- DETALLES DEL PROBLEMA: Transcribe tal cual del texto de estudio todo lo que va desde "Aunque yo soy" hasta "el boli rojo.", ambos incluidos.

- TEXTO DE ESTUDIO:

^^^^^^^^

Vacaciones, verbena y un cuñado al que callar

Foto: Polina (Pexels)

Aunque yo soy más de disfrutar mis vacaciones en julio, este año tenía unos días libres en agosto y decidí irme al pueblo (que, además, estaba en fiestas y a mí no hay nada que me guste más que una buena verbena). Pero, claro, en cuanto puse un pie allí y me encontré con mi cuñado, no tuvo otra forma mejor de acompañar una caña que sugerirme que la IA me va a quitar el trabajo y coserme a preguntas tan alentadoras como si no debería ir pensando en reinventarme y cambiar de profesión. Así pues, tras aquel rato de incomodidad, decidí hacer la prueba yo mismo: probé a corregir algunos textos solo con inteligencia artificial, sin tocar el boli rojo.

^^^^^^^^

- DATOS EXTRAÍDOS:
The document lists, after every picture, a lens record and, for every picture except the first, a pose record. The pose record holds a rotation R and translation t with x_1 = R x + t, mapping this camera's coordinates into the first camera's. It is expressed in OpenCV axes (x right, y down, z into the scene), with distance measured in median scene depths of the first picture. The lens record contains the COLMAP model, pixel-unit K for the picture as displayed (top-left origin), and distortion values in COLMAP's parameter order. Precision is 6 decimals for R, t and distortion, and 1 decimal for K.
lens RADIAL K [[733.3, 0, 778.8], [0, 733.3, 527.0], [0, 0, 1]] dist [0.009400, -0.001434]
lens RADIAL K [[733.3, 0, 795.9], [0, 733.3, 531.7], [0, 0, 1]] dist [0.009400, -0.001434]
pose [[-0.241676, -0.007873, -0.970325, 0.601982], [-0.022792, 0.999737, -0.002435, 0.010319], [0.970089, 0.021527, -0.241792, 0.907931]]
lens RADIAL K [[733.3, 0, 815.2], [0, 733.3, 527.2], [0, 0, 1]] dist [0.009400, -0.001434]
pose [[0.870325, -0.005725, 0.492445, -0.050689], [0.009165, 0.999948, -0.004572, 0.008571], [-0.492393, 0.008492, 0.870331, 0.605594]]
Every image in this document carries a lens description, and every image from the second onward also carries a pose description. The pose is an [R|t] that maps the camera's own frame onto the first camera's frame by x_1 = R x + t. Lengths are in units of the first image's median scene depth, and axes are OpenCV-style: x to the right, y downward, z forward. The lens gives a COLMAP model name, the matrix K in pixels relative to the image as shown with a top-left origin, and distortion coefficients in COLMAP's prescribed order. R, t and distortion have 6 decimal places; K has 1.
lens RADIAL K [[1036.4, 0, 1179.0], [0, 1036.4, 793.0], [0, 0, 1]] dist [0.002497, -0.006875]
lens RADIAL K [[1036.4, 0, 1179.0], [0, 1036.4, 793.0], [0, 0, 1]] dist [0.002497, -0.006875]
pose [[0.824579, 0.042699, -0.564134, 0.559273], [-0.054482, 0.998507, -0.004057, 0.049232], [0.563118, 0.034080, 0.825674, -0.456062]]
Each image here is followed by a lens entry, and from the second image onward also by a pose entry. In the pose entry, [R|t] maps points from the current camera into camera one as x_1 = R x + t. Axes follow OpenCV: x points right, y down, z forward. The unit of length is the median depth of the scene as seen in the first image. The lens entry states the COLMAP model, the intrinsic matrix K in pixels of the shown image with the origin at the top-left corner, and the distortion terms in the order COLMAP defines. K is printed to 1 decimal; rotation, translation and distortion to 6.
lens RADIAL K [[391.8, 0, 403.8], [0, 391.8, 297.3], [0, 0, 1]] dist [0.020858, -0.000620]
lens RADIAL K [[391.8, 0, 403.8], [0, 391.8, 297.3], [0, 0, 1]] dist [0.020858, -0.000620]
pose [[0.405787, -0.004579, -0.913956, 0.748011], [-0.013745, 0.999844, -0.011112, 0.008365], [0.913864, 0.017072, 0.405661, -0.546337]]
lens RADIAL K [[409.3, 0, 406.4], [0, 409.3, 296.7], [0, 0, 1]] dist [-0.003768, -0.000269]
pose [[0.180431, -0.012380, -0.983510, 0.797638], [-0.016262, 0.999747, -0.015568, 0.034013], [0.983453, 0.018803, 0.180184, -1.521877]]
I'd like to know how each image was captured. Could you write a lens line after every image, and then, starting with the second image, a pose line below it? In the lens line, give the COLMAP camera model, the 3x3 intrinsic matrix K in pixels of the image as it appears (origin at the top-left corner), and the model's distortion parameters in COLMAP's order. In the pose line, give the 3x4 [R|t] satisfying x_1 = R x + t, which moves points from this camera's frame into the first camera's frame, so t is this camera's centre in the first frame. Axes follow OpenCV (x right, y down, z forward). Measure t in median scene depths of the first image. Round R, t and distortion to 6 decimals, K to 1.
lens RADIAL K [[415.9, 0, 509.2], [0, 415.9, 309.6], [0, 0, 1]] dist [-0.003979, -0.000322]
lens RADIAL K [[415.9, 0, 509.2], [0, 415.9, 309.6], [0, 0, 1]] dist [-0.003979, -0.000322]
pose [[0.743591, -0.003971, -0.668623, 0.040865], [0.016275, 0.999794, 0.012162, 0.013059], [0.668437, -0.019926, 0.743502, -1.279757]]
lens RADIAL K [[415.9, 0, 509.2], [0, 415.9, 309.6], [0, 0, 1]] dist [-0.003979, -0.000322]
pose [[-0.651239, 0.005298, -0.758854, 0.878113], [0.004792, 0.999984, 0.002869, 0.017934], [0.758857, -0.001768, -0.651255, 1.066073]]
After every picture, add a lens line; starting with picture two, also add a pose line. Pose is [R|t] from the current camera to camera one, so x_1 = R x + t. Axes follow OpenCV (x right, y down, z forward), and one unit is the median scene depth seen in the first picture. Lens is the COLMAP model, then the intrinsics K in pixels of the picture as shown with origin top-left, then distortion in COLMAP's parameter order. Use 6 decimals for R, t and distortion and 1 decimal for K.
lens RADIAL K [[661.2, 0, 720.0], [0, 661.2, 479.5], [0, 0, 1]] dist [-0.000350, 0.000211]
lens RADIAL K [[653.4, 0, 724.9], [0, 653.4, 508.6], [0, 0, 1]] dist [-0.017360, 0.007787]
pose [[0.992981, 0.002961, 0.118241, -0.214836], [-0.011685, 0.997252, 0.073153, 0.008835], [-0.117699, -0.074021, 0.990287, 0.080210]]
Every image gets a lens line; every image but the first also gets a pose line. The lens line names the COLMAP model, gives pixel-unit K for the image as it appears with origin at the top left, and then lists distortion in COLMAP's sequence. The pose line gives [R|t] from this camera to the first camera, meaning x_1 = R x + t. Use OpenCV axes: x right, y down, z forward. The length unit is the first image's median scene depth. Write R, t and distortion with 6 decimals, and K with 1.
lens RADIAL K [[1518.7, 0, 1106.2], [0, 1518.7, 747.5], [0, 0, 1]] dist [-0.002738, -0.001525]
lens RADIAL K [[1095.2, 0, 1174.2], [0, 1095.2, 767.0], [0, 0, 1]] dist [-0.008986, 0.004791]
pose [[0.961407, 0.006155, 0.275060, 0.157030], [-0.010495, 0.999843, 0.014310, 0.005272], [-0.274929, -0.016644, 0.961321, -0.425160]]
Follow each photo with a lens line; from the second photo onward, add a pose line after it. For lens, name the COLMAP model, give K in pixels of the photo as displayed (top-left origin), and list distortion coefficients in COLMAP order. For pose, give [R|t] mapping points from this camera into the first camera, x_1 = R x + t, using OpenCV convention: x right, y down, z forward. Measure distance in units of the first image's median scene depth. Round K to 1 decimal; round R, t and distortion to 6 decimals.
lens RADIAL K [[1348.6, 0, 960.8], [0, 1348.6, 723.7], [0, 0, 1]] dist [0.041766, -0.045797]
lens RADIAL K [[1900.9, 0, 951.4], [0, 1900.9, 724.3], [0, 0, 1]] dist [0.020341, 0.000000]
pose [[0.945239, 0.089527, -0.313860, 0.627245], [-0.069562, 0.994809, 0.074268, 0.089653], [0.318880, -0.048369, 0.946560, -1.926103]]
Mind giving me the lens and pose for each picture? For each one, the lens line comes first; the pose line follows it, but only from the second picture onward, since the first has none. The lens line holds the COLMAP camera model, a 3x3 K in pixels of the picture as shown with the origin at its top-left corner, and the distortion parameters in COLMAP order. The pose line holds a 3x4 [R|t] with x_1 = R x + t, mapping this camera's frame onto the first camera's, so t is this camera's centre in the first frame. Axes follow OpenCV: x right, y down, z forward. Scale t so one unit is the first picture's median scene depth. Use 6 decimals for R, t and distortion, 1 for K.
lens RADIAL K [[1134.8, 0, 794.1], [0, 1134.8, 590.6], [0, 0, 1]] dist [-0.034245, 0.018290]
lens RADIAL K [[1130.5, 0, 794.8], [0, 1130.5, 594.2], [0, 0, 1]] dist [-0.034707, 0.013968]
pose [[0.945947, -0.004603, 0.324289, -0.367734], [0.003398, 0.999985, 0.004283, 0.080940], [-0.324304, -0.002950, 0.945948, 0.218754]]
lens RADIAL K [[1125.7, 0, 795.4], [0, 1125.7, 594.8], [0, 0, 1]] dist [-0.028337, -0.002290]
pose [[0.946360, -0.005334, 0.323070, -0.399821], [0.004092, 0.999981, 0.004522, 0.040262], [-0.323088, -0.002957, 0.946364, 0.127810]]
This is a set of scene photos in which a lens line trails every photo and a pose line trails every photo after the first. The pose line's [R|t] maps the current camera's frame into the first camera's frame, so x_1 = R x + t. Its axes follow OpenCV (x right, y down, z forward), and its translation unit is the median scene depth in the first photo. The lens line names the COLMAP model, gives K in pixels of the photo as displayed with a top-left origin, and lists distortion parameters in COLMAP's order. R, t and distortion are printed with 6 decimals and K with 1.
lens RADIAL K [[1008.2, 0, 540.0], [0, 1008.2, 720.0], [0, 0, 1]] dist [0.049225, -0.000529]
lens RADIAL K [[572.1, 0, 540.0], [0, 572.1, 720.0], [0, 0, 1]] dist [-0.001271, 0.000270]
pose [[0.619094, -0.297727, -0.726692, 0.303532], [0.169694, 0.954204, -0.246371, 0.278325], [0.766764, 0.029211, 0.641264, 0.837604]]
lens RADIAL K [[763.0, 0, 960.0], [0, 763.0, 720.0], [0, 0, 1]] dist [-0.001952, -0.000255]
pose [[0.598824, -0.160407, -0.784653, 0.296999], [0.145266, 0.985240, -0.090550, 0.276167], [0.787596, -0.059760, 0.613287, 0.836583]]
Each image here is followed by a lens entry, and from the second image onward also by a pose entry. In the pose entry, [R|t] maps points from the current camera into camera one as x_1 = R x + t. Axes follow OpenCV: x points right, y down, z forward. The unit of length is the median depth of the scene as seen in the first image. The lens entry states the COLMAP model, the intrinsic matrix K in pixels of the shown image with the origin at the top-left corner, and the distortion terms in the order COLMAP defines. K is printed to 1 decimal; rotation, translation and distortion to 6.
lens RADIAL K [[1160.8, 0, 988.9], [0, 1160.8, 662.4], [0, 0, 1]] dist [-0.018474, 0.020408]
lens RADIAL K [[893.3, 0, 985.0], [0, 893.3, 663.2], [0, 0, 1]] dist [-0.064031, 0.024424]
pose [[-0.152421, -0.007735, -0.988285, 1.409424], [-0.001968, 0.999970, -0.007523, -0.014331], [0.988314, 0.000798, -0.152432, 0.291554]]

^^^^^^^^

- RESULTADO DEL EJERCICIO:
Aunque yo soy más de disfrutar mis vacaciones en julio, este año tenía unos días libres en agosto y decidí irme al pueblo (que, además, estaba en fiestas y a mí no hay nada que me guste más que una buena verbena). Pero, claro, en cuanto puse un pie allí y me encontré con mi cuñado, no tuvo otra forma mejor de acompañar una caña que sugerirme que la IA me va a quitar el trabajo y coserme a preguntas tan alentadoras como si no debería ir pensando en reinventarme y cambiar de profesión. Así pues, tras aquel rato de incomodidad, decidí hacer la prueba yo mismo: probé a corregir algunos textos solo con inteligencia artificial, sin tocar el boli rojo.